I don't think you can do this without making some assumptions about the form of the distribution you're characterising.
Consider two different random variables: x1
x1 = 0 with probability 1 x2
x2 = 0 with probability (1-d) for some very small d, and 1 otherwise.
If all the data points you sample have outcome 0, does that mean your distribution is x1? Or does it just mean you haven't sampled enough to get a single non-zero point? If you can't tell the difference between these two distributions, obviously you can't accurately estimate the maximum.
As another example, note that a binomial distribution with large n approximates a normal distribution, so as n becomes large it gets harder and harder to distinguish between the two by sampling. But a binomial is always bounded, and a normal distribution is not - it doesn't even have a minimum or maximum.

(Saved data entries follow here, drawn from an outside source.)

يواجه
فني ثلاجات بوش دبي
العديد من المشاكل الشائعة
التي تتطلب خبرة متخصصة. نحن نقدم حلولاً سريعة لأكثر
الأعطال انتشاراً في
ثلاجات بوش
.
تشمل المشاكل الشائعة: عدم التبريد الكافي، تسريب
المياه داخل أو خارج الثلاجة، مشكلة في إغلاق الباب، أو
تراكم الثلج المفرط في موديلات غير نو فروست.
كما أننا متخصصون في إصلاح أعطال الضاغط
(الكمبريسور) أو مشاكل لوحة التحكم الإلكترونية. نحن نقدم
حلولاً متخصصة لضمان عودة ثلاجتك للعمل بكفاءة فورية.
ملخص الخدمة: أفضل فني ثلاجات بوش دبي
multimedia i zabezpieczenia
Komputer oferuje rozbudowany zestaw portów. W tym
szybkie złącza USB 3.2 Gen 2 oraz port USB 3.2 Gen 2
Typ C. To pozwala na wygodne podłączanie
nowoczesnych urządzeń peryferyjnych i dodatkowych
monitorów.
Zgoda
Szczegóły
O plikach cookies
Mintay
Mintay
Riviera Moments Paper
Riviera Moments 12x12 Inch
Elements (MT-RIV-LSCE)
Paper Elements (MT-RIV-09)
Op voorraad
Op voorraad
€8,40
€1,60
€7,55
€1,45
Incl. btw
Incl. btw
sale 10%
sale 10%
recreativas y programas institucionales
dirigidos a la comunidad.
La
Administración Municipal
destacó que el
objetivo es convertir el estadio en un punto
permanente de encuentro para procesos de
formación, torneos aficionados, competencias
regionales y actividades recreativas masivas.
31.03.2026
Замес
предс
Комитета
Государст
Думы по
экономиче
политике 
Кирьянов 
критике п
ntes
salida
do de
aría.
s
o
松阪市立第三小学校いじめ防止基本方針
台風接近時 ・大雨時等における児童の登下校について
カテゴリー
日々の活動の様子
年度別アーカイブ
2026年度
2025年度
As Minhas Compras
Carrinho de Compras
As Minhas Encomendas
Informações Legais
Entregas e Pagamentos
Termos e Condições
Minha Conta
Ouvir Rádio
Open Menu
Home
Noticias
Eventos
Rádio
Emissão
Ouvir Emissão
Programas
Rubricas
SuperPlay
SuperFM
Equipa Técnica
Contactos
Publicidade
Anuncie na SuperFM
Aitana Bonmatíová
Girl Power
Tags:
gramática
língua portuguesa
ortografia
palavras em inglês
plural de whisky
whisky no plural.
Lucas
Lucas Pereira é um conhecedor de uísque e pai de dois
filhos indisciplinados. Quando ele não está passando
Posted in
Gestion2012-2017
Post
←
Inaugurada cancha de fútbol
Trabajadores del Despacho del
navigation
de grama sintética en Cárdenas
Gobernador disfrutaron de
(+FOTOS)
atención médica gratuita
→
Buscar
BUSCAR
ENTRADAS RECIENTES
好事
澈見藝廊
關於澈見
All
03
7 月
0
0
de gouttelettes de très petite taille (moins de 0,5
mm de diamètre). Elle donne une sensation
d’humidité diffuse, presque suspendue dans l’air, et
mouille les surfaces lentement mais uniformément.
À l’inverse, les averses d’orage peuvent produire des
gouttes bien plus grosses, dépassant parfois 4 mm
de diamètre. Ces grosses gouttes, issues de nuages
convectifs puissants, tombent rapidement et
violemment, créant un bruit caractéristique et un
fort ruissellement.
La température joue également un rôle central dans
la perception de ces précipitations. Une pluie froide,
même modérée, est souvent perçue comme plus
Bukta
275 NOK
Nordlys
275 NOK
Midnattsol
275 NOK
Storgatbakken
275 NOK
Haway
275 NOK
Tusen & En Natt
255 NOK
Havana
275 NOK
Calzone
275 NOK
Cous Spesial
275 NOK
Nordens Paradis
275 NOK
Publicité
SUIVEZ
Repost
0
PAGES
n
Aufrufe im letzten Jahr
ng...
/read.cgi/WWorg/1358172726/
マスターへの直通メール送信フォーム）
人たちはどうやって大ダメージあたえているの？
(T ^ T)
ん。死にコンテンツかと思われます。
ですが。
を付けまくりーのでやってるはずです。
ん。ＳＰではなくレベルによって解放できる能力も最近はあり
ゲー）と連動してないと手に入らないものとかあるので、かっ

edit to add: This issue applies even with continuous distributions. For example, let x0 be a random variable uniformly distributed in [0,1] and define random variable x3:
- if x0 >= d for some small positive d, x3 = x0.
- if x0 < d, x3 = x0 - k(d-x0)/d for some positive k.
x0 has minimum 0 and maximum 1, obviously. x3 has minimum of -k (when x0 = 0), and maximum 1. Both these distributions are continuous.
For x >= d, the cumulative distributions for these two functions are identical: p(x3 >= x) = p(x0 >= x) = 1-x.
Suppose I give you some extra information: I tell you that your distribution is either x0, or x3 with k=100. Given this additional information, finding the minimum is equivalent to figuring out whether you're sampling from x0 or x3.
Let's make the problem easier again, by saying that you can sample uniformly from the mystery distribution.
Since these two variables have probability (1-d) of giving an identical outcome, it should be clear that you need O(1/d) samples to figure out which one it is. If you observe any negative value, you know you're sampling from x3 and hence minimum = -100; if you run >> 1/d samples without ever getting a negative, you can be pretty sure you're sampling from x0.
But if I don't tell you the value of d, then you can never be certain of the difference between "sampling from x0" and "sampling from x3 but haven't taken enough samples to hit the part of the distribution where they behave differently". In order to decide that you'd taken enough samples, you'd need some sort of prior assumptions about what values of d are plausible.
So if it's not possible to be sure of the minimum even with uniform sampling and that particular restriction on the possible distributions, it certainly isn't possible without uniform sampling or that restriction.
edit #2: x3 isn't bounded between 0 and 1, but it's trivial to construct examples within those bounds that have the same sort of "equal with very high probability" behaviour.